Installation isn't, though. Ever the optimist, I figured there must be a better way.
Once I regained control of my research capabilities, I settled down to learn more about how to keep upstairs rooms comfortable. Gleaned from the Internet: Along with blocking the sun with light-colored window blinds or curtains, change air filters (which also reduces allergens), open vents to allow air to flow, use heat-generating appliances (like clothes dryers, hair dryers, ovens, stoves, hot showers and dishwashers) sparingly, and run ceiling or floor fans to keep air circulating. And if all else fails, consider adding a window air conditioner upstairs, and turn it off when you're not there.

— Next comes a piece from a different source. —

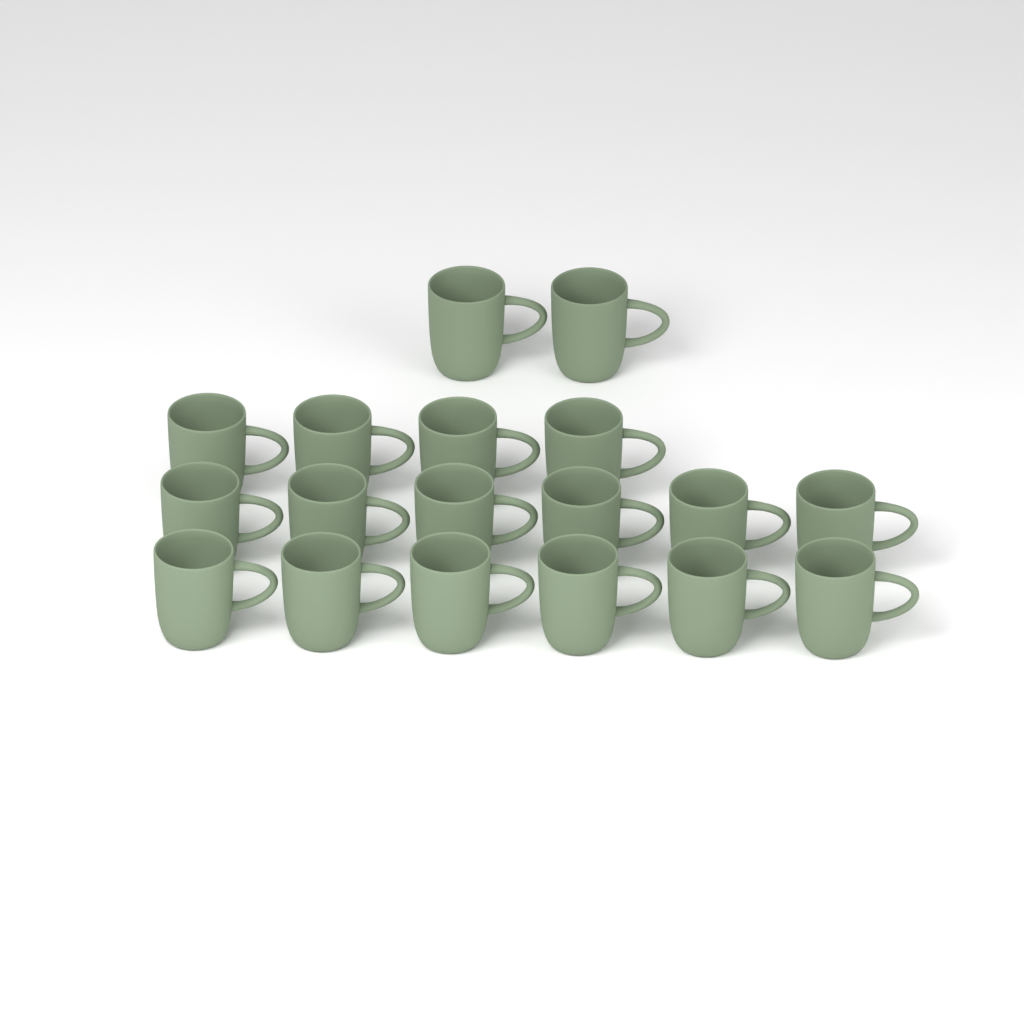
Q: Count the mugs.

That's when I found this tidbit on homeairguides.com: "Adjust the fan setting on your thermostat, Switch it from auto to on, so the blower fan will run constantly and create a more even mix of air throughout your home. Don't worry, running the fan doesn't use a lot of energy. It actually may lower energy usage, because your HVAC system won't need to cycle as often."
After another Internet check to find out where the fan setting is on my thermostat and determining that it was indeed on auto, I flipped the switch. The next day, the temperature upstairs stayed exactly where it was supposed to be. And continues to do so.
Good thing I didn't order those blinds. I like the view from here. And the canine company.
Karen Martin is senior editor of Perspective.